*Exercise instructions*.
Please extract from the rows below every line starting at the one containing "targeted advertising by" and ending at the one containing "I want to opt-out of processing my", including both, and copy them character for character.

Stored items
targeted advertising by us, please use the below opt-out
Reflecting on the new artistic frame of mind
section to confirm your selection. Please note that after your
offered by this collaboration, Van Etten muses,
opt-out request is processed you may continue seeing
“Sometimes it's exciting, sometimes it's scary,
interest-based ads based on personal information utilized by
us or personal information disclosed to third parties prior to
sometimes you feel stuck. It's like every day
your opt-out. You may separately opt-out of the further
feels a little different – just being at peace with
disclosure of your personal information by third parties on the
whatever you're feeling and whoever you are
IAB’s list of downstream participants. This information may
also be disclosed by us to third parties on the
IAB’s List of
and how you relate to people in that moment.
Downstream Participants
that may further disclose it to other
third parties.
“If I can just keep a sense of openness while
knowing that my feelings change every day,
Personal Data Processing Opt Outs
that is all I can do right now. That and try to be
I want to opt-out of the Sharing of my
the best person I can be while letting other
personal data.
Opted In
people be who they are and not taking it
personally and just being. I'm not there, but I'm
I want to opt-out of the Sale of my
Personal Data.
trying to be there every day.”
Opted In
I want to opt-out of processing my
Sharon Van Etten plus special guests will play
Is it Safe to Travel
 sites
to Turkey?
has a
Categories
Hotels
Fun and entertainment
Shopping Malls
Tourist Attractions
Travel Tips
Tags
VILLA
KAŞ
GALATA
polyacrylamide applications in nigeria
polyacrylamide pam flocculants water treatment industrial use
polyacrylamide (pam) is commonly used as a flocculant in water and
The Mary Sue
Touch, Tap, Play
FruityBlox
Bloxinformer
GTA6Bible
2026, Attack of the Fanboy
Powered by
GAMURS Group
* * *
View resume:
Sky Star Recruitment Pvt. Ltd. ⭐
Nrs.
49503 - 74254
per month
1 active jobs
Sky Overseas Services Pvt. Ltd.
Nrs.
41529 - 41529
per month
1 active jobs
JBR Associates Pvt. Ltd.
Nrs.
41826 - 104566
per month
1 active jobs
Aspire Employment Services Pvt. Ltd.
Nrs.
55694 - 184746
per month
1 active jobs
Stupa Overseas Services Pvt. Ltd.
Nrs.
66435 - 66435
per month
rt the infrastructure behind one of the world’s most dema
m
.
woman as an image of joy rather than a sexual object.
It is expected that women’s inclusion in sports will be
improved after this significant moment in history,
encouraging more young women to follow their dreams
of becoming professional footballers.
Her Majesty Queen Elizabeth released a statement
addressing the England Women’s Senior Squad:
...
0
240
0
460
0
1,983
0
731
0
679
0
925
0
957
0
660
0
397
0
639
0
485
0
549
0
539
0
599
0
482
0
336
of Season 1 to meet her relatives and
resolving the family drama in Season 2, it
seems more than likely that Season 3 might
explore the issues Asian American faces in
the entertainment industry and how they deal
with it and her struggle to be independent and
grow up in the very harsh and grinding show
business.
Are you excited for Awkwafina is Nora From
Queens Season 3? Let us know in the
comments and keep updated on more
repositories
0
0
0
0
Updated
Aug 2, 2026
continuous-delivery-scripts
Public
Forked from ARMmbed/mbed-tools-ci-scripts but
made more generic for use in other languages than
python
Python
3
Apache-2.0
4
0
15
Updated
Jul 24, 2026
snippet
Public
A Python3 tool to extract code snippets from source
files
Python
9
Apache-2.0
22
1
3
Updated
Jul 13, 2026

*Solution to this problem*.
targeted advertising by us, please use the below opt-out
Reflecting on the new artistic frame of mind
section to confirm your selection. Please note that after your
offered by this collaboration, Van Etten muses,
opt-out request is processed you may continue seeing
“Sometimes it's exciting, sometimes it's scary,
interest-based ads based on personal information utilized by
us or personal information disclosed to third parties prior to
sometimes you feel stuck. It's like every day
your opt-out. You may separately opt-out of the further
feels a little different – just being at peace with
disclosure of your personal information by third parties on the
whatever you're feeling and whoever you are
IAB’s list of downstream participants. This information may
also be disclosed by us to third parties on the
IAB’s List of
and how you relate to people in that moment.
Downstream Participants
that may further disclose it to other
third parties.
“If I can just keep a sense of openness while
knowing that my feelings change every day,
Personal Data Processing Opt Outs
that is all I can do right now. That and try to be
I want to opt-out of the Sharing of my
the best person I can be while letting other
personal data.
Opted In
people be who they are and not taking it
personally and just being. I'm not there, but I'm
I want to opt-out of the Sale of my
Personal Data.
trying to be there every day.”
Opted In
I want to opt-out of processing my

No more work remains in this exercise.